The button in the bottom left corner, which is the same button that I just pressed, simply adds the time code to the notes file. So if I really have nothing to add, I can press that button twice—almost zero cognitive overhead. But if I want to, I can choose from five other buttons with common issues—swearing, a technical problem, something that needs to be cut, a section or chapter break, or crosstalk (represented by an “x”). The idea here is that by keeping my eyes and fingers on the Stream Deck, this entire process will require less of a shift of concentration. (We’ll see.)

Once any of the buttons on this screen is pressed, Stream Deck returns to the previous set of buttons. This is accomplished by making these buttons a special Stream Deck type called Multi Action, which allows a single button press to perform multiple Stream Deck tasks. In this case, it runs a Run OSA Script action (more on that in a moment) and then the Stream Deck command Switch Profile to flip back to the original set of buttons.

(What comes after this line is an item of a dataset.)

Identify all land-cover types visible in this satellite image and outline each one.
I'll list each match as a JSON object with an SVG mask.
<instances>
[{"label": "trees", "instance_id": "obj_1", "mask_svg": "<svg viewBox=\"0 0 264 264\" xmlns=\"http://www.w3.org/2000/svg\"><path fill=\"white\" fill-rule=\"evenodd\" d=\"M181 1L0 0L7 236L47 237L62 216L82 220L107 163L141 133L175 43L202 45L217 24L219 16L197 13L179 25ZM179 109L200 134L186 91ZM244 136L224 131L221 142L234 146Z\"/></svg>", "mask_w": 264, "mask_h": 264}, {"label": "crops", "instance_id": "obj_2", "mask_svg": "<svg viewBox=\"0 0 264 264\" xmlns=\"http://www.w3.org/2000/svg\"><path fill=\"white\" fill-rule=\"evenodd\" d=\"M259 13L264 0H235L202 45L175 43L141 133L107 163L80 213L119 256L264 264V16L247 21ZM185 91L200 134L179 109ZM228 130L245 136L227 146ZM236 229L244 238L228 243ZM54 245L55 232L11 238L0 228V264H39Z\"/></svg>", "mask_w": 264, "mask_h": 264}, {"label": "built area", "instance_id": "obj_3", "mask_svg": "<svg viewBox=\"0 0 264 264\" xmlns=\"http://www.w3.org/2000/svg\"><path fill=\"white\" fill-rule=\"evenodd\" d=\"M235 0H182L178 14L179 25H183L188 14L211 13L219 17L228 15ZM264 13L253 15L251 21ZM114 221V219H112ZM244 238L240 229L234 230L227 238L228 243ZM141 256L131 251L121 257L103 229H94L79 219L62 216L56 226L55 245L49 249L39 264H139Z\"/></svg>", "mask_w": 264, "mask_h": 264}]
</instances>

Now, about that Run OSA Script action. Rather than make a bunch of different macros or scripts for every single different input, I wanted to use the ability of the script to accept input to pass different input to a single script. There are a few different ways to accomplish this, but I decided to use Gabriel Perales’s Stream Deck Plugin.

The script it runs is a recursive cheat—I’m actually just using AppleScript’s do shell script command2 to run the osascript command line command, which runs an AppleScript script and lets you pass input along the way. (I’m sure that, like Dan’s script, there are probably 15 different ways to accomplish passing input to a script or Shortcut from out of a Stream Deck button press. Let me know!)

The script attached to each button press looks like this:

do shell script "osascript '/Users/jsnell/podcast-noter.scpt' 'crosstalk'"

The only thing that changes is that final single-quoted item. So for the Swear button, it looks like this:

do shell script "osascript '/Users/jsnell/podcast-noter.scpt' 'swear'"

This approach means I don’t need to make a bunch of copies of my script3, or a bunch of Keyboard Maestro macros. And it means that if I adjust the script later, I only need to do it in one place—and all these buttons should will still work.

Like I said at the start, automation projects are never really finished. I’m sure this one will evolve over time. But I’m glad that so many of my friends who do podcasts have responded positively to this project. I hope it saves everyone—including myself!—a lot of mental overhead and time spent searching for a very specific bad thing while editing a podcast.


  1. The enemy is the coughing, swearing panelists, obviously. 
  2. If there’s a Stream Deck plugin to run a shell command, can someone point me to it? And if not, can someone write one? 
  3. I would use Dan’s shortcut, but I tried to pass input to it via the shortcuts command-line tool and it seemed way too complicated.